Monday, October 13, 2003
Updated: August 31, 4:48 PM ET
Toast of the Town
By Mike Puma
Special to ESPN.com
Oct. 21, 1980 -Steve Carlton pitched seven dominant innings against the Kansas City Royals, leading the Philadelphia Phillies to a 4-1 victory in Game 6 of the World Series and the first world championship in franchise history.
Carlton allowed one earned run on four hits and three walks with seven strikeouts for his second victory in the Series.
"I can remember telling my wife: 'This is the last game, be ready to celebrate tonight,' " shortstop Larry Bowa said. "We walked into the locker room that night and we knew [Kansas City] had no chance. Everybody in our locker room knew it."
After the game, Carlton gathered his teammates in the trainer's room and opened a bottle of vintage champagne, raising a glass to toast the Phillies.
Odds 'n' Ends
Carlton played two years (1965-66) in the Puerto Rican winter league.
After the Cardinals traded Carlton, he went 38-14 against them.
The Phillies built Carlton a $15,000 "mood behavior" room next to their clubhouse. The room was sound proof, allowing Carlton to meditate before his starts.
Carlton had a routine of placing his pitching arm in a trashcan of brown rice and rotating it.
He is a student of yoga.
He once had a million-dollar wine cellar.
Billy Williams once hit a line drive off Carlton's neck. Carlton waved off the trainer and remained in the game.
Carlton has the most starts (709) by a lefthanded pitcher.
He threw six one-hitters.
He set a major league record by making 544 consecutive appearances without pitching in relief.
Carlton finished fifth in the National League MVP voting in 1972, 1977 and 1980.
He won a Gold Glove in 1981.
He led the NL in games started four times and in complete games three times.
Carlton struck out 10 or more batters 82 times.
In the 1970s, Tim McCarver became Carlton's personal catcher.
In 1972, Carlton set a Phillies record with 15 straight victories.
Carlton topped 300 innings in 1972 and 1980. Eleven times, he pitched at least 250 innings.
His 23 victories in 1982 at 37 were the most for any NL pitcher that age.
After winning his 300th game, in 1983, Carlton surrounded himself with a police escort and fled the clubhouse to avoid reporters.
He was a lifetime .201 hitter with 13 home runs.

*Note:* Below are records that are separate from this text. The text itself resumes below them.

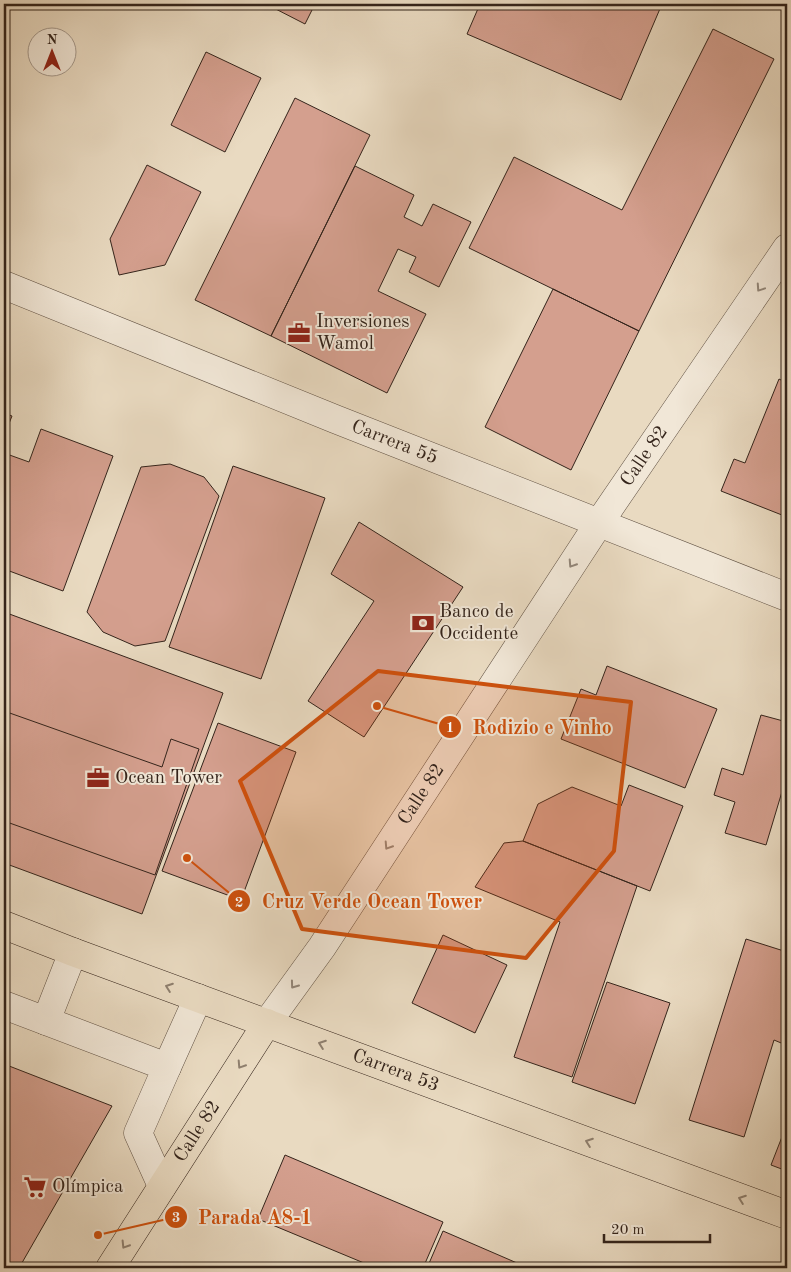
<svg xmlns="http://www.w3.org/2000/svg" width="791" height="1272" font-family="'Old Standard TT',serif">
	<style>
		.building { fill: #d49f8e; stroke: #34241b }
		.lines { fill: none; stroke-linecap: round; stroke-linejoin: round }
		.minor-casing { stroke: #615244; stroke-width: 29 }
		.major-casing { stroke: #34241b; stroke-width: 29 }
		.minor { stroke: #f1e7d7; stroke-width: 28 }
		.major { stroke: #e9dac1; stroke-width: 28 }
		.oneway { stroke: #928679 }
		.oneway2 { stroke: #8e7f6e }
		.marked { fill: #cd510e; fill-opacity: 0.2; stroke: #cd510e; stroke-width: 4; stroke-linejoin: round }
		.labels { text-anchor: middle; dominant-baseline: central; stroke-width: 4; stroke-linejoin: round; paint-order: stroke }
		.poi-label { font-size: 19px; fill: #34241b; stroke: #f1e7d7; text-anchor: start }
		.street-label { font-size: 19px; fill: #34241b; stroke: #f1e7d7 }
		.leader { fill: none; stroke: #cd510e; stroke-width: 2 }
		.callout-dot { fill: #cd510e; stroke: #f1e7d7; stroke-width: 2 }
		.mark-label { font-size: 15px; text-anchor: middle; font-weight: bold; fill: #fff }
		.callout-label { font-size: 20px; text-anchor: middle; font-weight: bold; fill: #cd510e; stroke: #f1e7d7; stroke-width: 4; stroke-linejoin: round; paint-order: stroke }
	</style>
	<rect width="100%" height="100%" fill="#e9dac1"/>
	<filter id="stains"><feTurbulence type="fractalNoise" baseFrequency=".004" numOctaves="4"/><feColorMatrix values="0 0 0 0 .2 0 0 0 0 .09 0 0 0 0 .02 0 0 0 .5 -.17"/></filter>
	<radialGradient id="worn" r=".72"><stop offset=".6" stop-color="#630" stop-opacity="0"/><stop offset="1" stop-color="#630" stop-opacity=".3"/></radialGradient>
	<!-- building -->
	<path class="building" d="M266,4H315L305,24Z
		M480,4H662L621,100L467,34Z
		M713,29L774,59L639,331L469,248L514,157L622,210Z
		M206,52L261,78L225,152L171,125Z
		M295,98L370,135L271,336L195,300Z
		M147,165L201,192L165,265L119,275L110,239Z
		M355,166L414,195L404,217L422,226L433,204L471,222L439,287L409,272L416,257L398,249L378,291L426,314L387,393L271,336Z
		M553,289L639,331L571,470L485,427Z
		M779,379L787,383V517L721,491L734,459L745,463Z
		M4,413L12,416L4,436Z
		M41,429L113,456L63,591L4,569V453L29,462Z
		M170,464L204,477L219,496L165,641L135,646L103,632L87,612L141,467Z
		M233,466L325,498L261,679L169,647Z
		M359,522L463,587L364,737L308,701L374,601L331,574Z
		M4,612L223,693L142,914L4,863Z
		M607,666L717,709L685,788L561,739L581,689L596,695Z
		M4,711L162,767L171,739L199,749L155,875L4,821Z
		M761,715L787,722V775L766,845L725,833L735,802L714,795L722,768L743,775Z
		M218,723L296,752L241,900L162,871Z
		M629,785L683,806L650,891L523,841L538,804L572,787L621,806Z
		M523,841L637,886L572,1077L514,1057L560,922L475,887L504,843Z
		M443,935L507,965L475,1033L412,1003Z
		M746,939L787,952V1042L786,1045L774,1040L744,1137L689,1120Z
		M607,982L670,1003L635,1104L572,1082Z
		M4,1064L112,1106L19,1268H4Z
		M787,1124V1171L771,1165Z
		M285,1155L443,1222L423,1268H376L258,1219Z
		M443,1231L517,1263L515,1268H427Z"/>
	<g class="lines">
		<defs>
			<g id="minor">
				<path id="s1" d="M4,285L335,419L787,597"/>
				<path d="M4,1005L167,1067L138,1133L162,1186"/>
				<path d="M46,1021L73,952"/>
				<path id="s2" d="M267,1023L322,947L599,523L787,248"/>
				<path d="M167,1067L198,998"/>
			</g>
			<g id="major">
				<path id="s3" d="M4,925L73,952L787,1215"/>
				<path id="s4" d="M110,1268L267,1023"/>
			</g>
		</defs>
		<!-- minor casing -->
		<use href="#minor" class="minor-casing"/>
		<!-- major casing -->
		<use href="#major" class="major-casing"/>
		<!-- minor -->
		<use href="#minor" class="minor"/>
		<!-- major -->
		<use href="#major" class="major"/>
	</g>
	<!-- one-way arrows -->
	<defs><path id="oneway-chevron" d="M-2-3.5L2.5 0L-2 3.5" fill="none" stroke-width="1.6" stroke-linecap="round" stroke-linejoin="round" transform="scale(1.25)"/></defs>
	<g class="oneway">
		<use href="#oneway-chevron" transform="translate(760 288) rotate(124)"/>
		<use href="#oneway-chevron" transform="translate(572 564) rotate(123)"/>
		<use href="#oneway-chevron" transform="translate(388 846) rotate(123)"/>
		<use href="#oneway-chevron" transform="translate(294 985) rotate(126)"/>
	</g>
	<g class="oneway2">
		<use href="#oneway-chevron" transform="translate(169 987) rotate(-160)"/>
		<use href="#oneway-chevron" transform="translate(322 1044) rotate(-160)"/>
		<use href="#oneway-chevron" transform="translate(241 1065) rotate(123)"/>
		<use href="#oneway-chevron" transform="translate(589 1142) rotate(-160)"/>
		<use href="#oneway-chevron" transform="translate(742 1199) rotate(-160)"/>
		<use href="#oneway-chevron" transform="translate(125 1245) rotate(122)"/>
	</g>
	<!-- marked area -->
	<path class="marked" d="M378,671L631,702L614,851L526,958L302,929L240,781Z"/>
	<!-- icons -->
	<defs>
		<symbol id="office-bare" viewBox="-9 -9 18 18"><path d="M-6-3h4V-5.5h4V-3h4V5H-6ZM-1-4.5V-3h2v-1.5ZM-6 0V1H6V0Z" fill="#8f2418" stroke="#f1e7d7" stroke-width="2.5" paint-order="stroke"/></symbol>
		<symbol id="bank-bare" viewBox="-9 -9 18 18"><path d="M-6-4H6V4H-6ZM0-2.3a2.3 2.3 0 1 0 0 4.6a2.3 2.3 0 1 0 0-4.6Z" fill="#8f2418" stroke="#f1e7d7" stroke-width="2.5" paint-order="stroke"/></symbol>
		<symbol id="supermarket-bare" viewBox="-9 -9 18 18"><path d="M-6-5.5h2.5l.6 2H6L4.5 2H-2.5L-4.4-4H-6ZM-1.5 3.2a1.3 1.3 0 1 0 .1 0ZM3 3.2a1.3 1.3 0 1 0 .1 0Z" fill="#8f2418" stroke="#f1e7d7" stroke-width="2.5" paint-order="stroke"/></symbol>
	</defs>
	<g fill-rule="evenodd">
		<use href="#office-bare" x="283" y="317" width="32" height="32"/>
		<use href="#bank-bare" x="407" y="607" width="32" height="32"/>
		<use href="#office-bare" x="82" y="762" width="32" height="32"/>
		<use href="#supermarket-bare" x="19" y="1171" width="32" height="32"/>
	</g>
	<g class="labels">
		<!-- poi labels -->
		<g class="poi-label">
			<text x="316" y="322">Inversiones<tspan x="316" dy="22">Wamol</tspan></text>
			<text x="439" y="612">Banco de<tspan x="439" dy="22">Occidente</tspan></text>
			<text x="115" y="778">Ocean Tower</text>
			<text x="52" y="1187">Olímpica</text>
		</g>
		<!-- street labels -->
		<g class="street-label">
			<text stroke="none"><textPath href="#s1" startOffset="421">Carrera 55</textPath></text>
			<text stroke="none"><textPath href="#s2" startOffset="681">Calle 82</textPath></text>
			<text stroke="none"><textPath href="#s2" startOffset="276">Calle 82</textPath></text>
			<text stroke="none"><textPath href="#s3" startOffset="418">Carrera 53</textPath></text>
			<text stroke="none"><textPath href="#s4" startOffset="162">Calle 82</textPath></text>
		</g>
	</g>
	<!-- callouts -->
	<path class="leader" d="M377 706L450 727M187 858L239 901M98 1235L176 1217"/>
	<g class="callout-dot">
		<circle cx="377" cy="706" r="5"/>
		<circle cx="187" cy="858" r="5"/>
		<circle cx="98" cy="1235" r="5"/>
		<circle cx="450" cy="727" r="12"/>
		<circle cx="239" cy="901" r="12"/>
		<circle cx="176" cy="1217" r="12"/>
	</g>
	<g class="mark-label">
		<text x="450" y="732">1</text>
		<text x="239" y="907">2</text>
		<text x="176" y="1222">3</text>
	</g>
	<g class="callout-label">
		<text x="542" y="734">Rodizio e Vinho</text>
		<text x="372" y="908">Cruz Verde Ocean Tower</text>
		<text x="255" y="1224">Parada A8-1</text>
	</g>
	<!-- margin -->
	<rect width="791" height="1272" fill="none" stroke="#e9dac1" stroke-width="20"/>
	<rect x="5" y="5" width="781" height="1262" fill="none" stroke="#34241b" stroke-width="2.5"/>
	<rect x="10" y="10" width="771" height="1252" fill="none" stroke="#34241b"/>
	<!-- north arrow -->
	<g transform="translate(52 52)"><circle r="24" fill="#f1e7d7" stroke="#a5998c"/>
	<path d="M0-4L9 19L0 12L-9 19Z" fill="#8f2418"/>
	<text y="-8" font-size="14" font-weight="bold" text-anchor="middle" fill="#34241b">N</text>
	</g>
	<!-- scale -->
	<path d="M604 1234v8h106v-8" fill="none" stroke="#34241b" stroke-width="2.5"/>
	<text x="611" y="1234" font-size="15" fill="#34241b" stroke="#f1e7d7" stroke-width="4" paint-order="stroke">20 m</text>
	<rect width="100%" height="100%" filter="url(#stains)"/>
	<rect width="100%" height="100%" fill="url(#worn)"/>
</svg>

In 1977, he hit three homers and the next season he batted .291 with 13 RBIs.
In the postseason, Carlton was 6-6 with a 3.17 ERA.
Carlton says doctors found eight bone chips in his left shoulder soon after his retirement in 1988.
His No. 32 was retired by the Phillies on July 29, 1989.
Carlton considered Johnny Bench the toughest batter he ever faced.
In 1994, in his first year of eligibility, Carlton was named on 95.82 percent of the ballots for the Hall of Fame. Tom Seaver, Hank Aaron, Ty Cobb and Bench are the only four players to have received greater support.
Carlton didn't invite his parents or his sisters to his Cooperstown induction. He set aside 30 tickets for former high school teammates.
After the 2000 season, Carlton interviewed for the job of pitching coach of the Arizona Diamondbacks, but then withdrew his name from consideration.
Carlton fell out of the top 10 in wins (at 329) when Greg Maddux passed him in 2006.